What would you do if you had health insurance coverage for your wife who had heart disease, but if she felt like she had a heart attack approaching, your hospital denied her treatment because your health insurance company just refused to cover for any of the important tests involved?

The Senate Commerce Committee, investigating shocking behavior by the nation's health insurance coverage providers, has uncovered a pattern of completely egregious denials for test for serious diseases that should have been allowed. The investigation, that ran for six months, looked at nearly 2000 cases where patients with full health coverage were denied important tests to do with coronary artery disease. In all, about one in six Americans suffering from heart disease has been putting up with this kind of cruel denial of health insurance coverage. What exactly is going on here? How could they do this?

They could do this because doing this saves them money. Interestingly enough, the health insurance companies don't do the denying, themselves. They outsource the work of studying requests for tests that come in from doctors and of deciding whether the requests are reasonable.

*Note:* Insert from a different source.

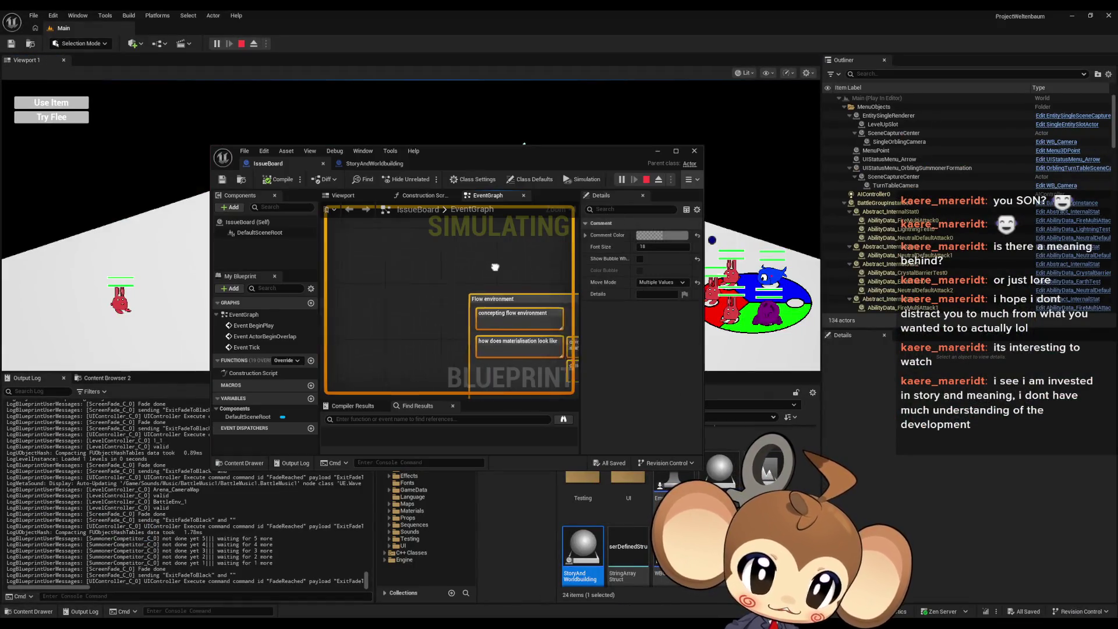
Step: Select the 'monkey can not do art' and art-direction comments, then drop the Blueprint window to the screen bottom
scroll(494, 267, up, 2)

In most of the cases where patients have been illegally denied treatment, this kind of outsourced work was handled by a company called MedSolutions.

So if you were a company that studied doctors requests for tests for a health insurance company, why would you unfairly rule requests for tests as unnecessary? Well, if you were a company that vetted doctors' requests, you would want to appear useful, wouldn't you? The more requests you flagged as unnecessary, the more useful you would show yourself to be and you would stay in business. Perhaps, you even get paid an incentive for finding ways to deny requests. Yes, the rot runs deep.

So, do they really deny tests to patients who really seriously needs them for life-and-death situations? There have been cases that the Senate Committee has uncovered where patients would have died in 2 to 3 days if they had not received the recommended tests. Because their arteries were almost completely blocked. The worst part of it all is that these companies that take on work passing or denying requests for tests do not even employ qualified people. They just employ anyone; because, you know, that would save money.

And insurance companies have felt the need to be strict because left to their own devices, doctors just prescribe expensive tests left and right for no reason. Okay, it's not for no reason; it's because doctors and hospitals often own expensive test equipment and the more they recommend tests, the more money they stand to make. Once profit gets into healthcare, people completely lose their bearing.